▶ [Work instruction A] In the forum thread about converting documents to markdown, which tool is said to get most of the way from markdown to pdf or docx but struggle with tables?
▶ [Work instruction B] Carry on the forum thread about converting documents to markdown from its last post.

▶ [Text provided]
+---+

The question businesses will start to ask is why are we putting our data into .docx files in the first place?
by lbrunson on 12/14/24, 1:43 AM
Are there any good libraries for the opposite, going from markdown to pdf or docx? Pandoc gets most of the way there but struggles with certain things like tables.
by ezxs on 12/13/24, 6:32 PM
it would be cool if Word just had that implemented inside the product like Google Docs does.
by constantinum on 12/13/24, 8:13 PM
I will try it with some complex layout PDFs or documents with tables. These documents have real business use cases for automation — insurance, banking, etc.
Anyone here who wants to convert PDF documents or scanned images as it is preserving the layout, do try LLMWhisperer - https://unstract.com/llmwhisperer/
by toastal on 12/14/24, 7:46 AM
So we convert from rich formats with metadata & advanced features to a format without the former & severely lacking at the latter.
by zelphirkalt on 12/14/24, 9:16 PM
If the source document is anything half decent, this would serve to lose information, as markdown is far from flexible and powerful enough to represent all kinds of formatting and layout present in source documents. If all you need is the text information, then that might be just what you want, lossily compressing documents.
by poidos on 12/13/24, 8:12 PM
Very timely, thanks!
Was just yesterday working on chaining together `xlsx` and `tablemark` to accomplish this. I found `uvx markitdown my-excel.XLSX | sed 's/ NaN/ /g' my-markdown.md` to be just what I needed to get my spreadsheet into a reasonably-legible markdown table when rendered by GitLab.

+---+

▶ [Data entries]
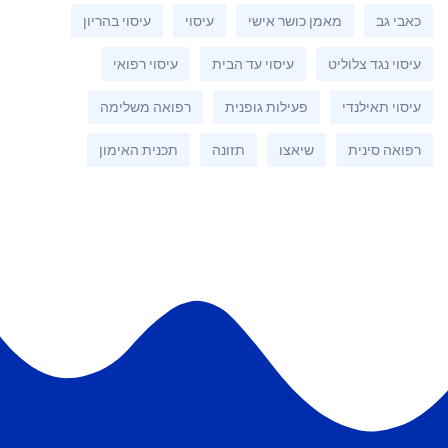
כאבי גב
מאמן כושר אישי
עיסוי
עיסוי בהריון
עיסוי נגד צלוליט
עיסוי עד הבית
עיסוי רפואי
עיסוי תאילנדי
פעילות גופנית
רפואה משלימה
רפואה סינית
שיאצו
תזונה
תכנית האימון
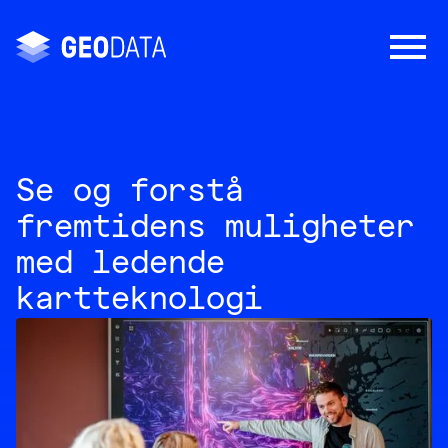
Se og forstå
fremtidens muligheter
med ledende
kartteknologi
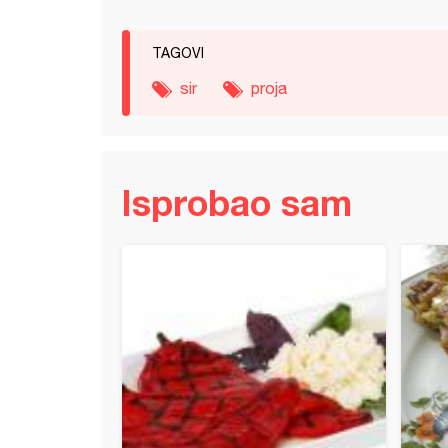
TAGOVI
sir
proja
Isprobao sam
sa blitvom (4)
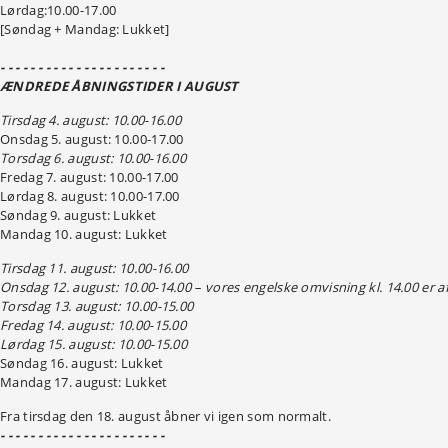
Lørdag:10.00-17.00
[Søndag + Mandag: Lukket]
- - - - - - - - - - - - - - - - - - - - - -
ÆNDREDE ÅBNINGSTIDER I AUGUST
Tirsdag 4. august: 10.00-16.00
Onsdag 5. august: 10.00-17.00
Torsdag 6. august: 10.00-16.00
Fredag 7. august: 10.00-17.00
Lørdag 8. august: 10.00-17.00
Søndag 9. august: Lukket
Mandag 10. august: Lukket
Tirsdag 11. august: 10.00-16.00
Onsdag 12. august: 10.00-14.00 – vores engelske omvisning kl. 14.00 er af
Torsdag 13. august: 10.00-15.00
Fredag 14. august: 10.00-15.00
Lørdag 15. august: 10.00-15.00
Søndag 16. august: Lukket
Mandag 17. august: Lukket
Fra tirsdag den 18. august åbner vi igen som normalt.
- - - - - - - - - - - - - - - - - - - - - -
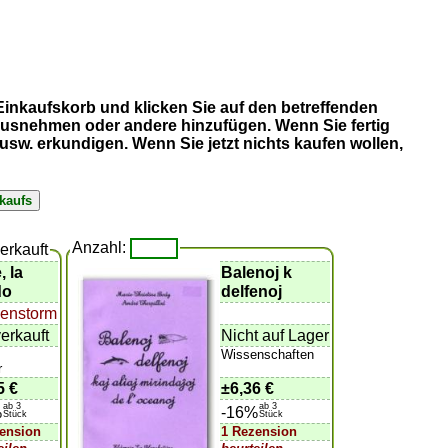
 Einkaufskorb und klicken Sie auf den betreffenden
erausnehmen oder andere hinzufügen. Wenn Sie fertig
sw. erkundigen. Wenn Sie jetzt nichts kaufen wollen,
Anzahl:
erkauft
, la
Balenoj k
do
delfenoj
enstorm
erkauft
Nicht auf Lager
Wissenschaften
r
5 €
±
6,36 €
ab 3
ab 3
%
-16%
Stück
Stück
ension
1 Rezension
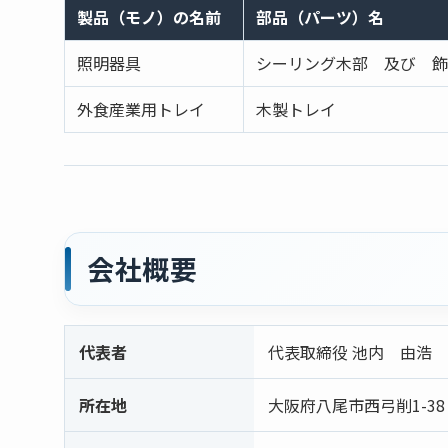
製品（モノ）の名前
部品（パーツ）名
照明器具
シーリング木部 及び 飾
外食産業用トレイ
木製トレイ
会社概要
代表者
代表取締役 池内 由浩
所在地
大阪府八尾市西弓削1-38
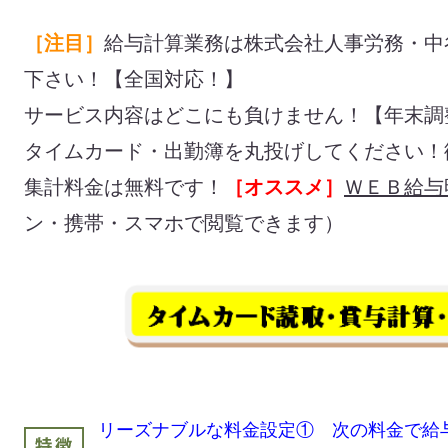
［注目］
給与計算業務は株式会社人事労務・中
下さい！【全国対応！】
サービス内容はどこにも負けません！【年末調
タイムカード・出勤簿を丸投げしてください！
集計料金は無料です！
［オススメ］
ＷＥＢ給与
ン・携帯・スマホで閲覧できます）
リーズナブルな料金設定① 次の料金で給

+---+

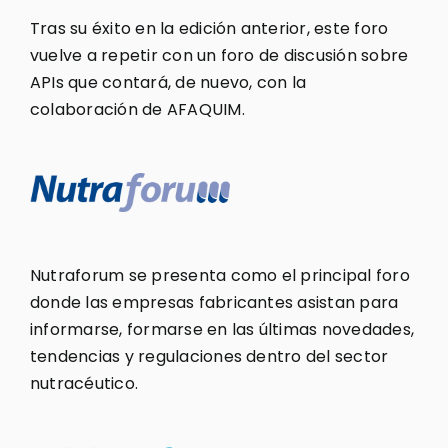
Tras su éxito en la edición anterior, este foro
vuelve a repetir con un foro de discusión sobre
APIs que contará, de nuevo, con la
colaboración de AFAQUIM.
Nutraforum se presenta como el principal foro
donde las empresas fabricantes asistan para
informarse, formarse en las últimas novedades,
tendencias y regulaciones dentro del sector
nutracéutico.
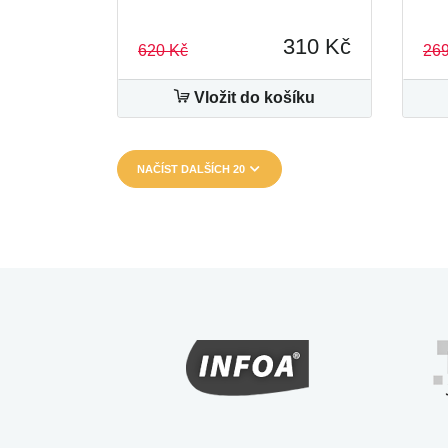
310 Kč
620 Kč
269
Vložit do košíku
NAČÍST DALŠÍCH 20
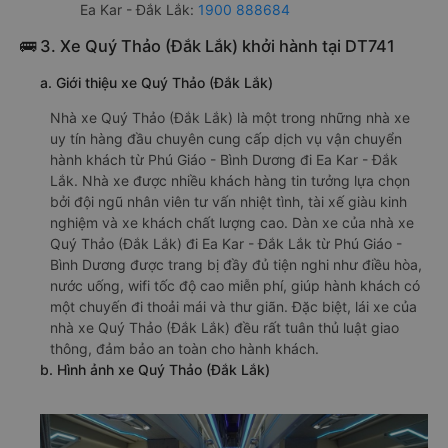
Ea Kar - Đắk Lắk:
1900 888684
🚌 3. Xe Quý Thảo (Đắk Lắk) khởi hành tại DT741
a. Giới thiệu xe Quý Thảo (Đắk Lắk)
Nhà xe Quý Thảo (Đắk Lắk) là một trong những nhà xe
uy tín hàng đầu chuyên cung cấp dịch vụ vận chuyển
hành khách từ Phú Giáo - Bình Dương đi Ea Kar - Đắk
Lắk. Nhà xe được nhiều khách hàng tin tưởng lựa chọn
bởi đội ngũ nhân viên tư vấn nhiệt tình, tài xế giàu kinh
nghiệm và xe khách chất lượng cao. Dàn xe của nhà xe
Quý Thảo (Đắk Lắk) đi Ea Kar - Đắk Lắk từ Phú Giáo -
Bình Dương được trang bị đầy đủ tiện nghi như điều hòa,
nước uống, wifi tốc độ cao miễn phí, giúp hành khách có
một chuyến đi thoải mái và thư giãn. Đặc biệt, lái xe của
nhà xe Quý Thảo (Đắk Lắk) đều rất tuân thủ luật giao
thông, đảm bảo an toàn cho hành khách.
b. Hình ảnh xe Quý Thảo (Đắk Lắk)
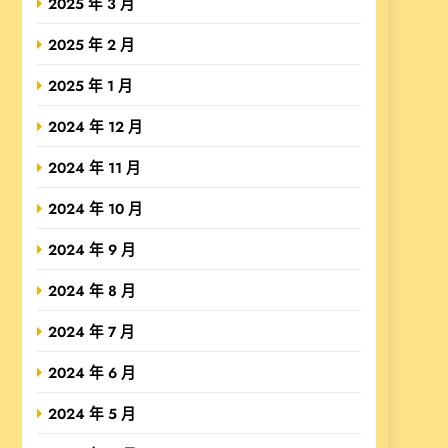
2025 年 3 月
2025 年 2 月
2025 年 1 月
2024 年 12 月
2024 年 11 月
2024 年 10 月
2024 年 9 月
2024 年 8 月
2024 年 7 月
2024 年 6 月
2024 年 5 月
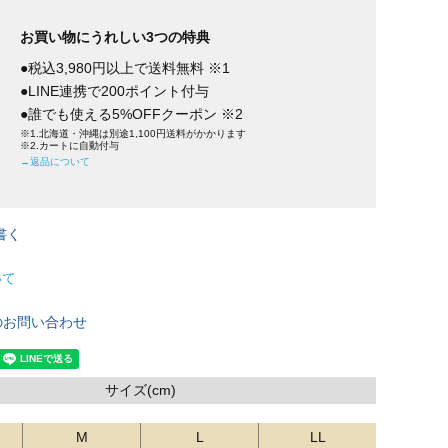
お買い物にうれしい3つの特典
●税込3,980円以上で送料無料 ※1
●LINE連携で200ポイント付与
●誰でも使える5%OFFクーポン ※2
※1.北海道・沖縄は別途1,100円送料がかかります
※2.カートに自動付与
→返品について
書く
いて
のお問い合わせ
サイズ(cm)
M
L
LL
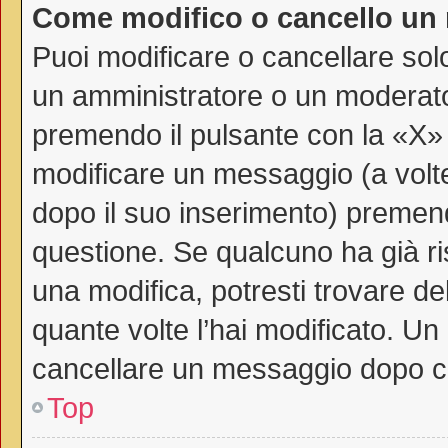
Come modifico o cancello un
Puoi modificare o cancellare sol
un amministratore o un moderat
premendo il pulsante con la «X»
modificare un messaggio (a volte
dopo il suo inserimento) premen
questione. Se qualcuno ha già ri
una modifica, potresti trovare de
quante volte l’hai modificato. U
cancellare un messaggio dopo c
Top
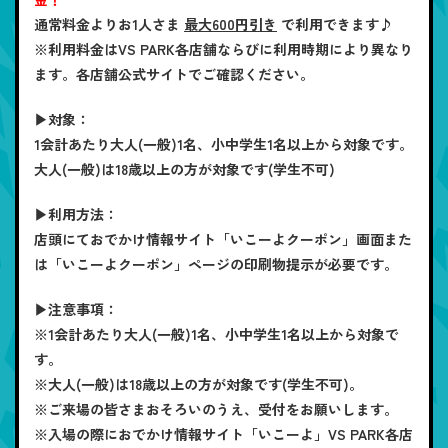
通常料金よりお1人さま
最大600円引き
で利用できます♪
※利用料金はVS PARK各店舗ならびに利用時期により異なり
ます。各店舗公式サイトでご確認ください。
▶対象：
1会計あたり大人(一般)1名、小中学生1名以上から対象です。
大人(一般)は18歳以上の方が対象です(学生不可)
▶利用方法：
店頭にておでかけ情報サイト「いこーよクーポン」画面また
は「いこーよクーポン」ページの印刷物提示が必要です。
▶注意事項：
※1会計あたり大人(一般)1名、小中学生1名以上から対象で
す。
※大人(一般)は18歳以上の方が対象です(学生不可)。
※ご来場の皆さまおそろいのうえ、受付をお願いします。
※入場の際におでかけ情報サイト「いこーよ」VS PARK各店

+---+

▶ [Written answer A] Pandoc

▶ [Written answer B]
by ccbikai on 12/17/24, 6:04 AM
I made a version that can run entirely within the browser
https://www.html.zone/markitdown/
by roamerz on 12/14/24, 1:57 AM
Since it’s Microsoft maybe it will do a half decent job on Outlook HTML and .docx. I have evaluated most of them out there, paid included and haven’t found one that I thought was good enough to run in production. Definitely will be giving this a try.
by sneak on 12/13/24, 10:25 PM
I wish we had a markdown equivalent for spreadsheets. Markdown tables ain’t it.
by SuperHeavy256 on 12/14/24, 9:35 AM
I don't think it works if you try installing it using pip. Can anyone confirm? I ended up downloading it manually, making a venv, and then running it.
by ulrischa on 12/13/24, 8:07 PM
I wonder how a powerpoint can be converted to markdown
by be_erik on 12/14/24, 2:47 AM
Oh thank god. I can finally retire my docx to pandoc to markdown tool chain. I can’t believe M$ was the big one to go first. Good on ya.
by fritzo on 12/13/24, 6:41 PM
Converters like this are much more useful if they are bi-directional, even if the two directions aren't exactly inverses.
by throwaway81523 on 12/13/24, 7:51 PM
Why not Pandoc?
by einpoklum on 12/14/24, 12:36 AM
This is BS, it doesn't support Office documents, it supports only Microsoft's broken office documents which don't obey their own custom specs. Why doesn't this work on ODF files?
by yawnxyz on 12/13/24, 9:49 PM
anyone get the Bing search DocumentConverter working? It keeps getting me null results
by ekianjo on 12/14/24, 9:50 AM
any idea how it compares to Docling?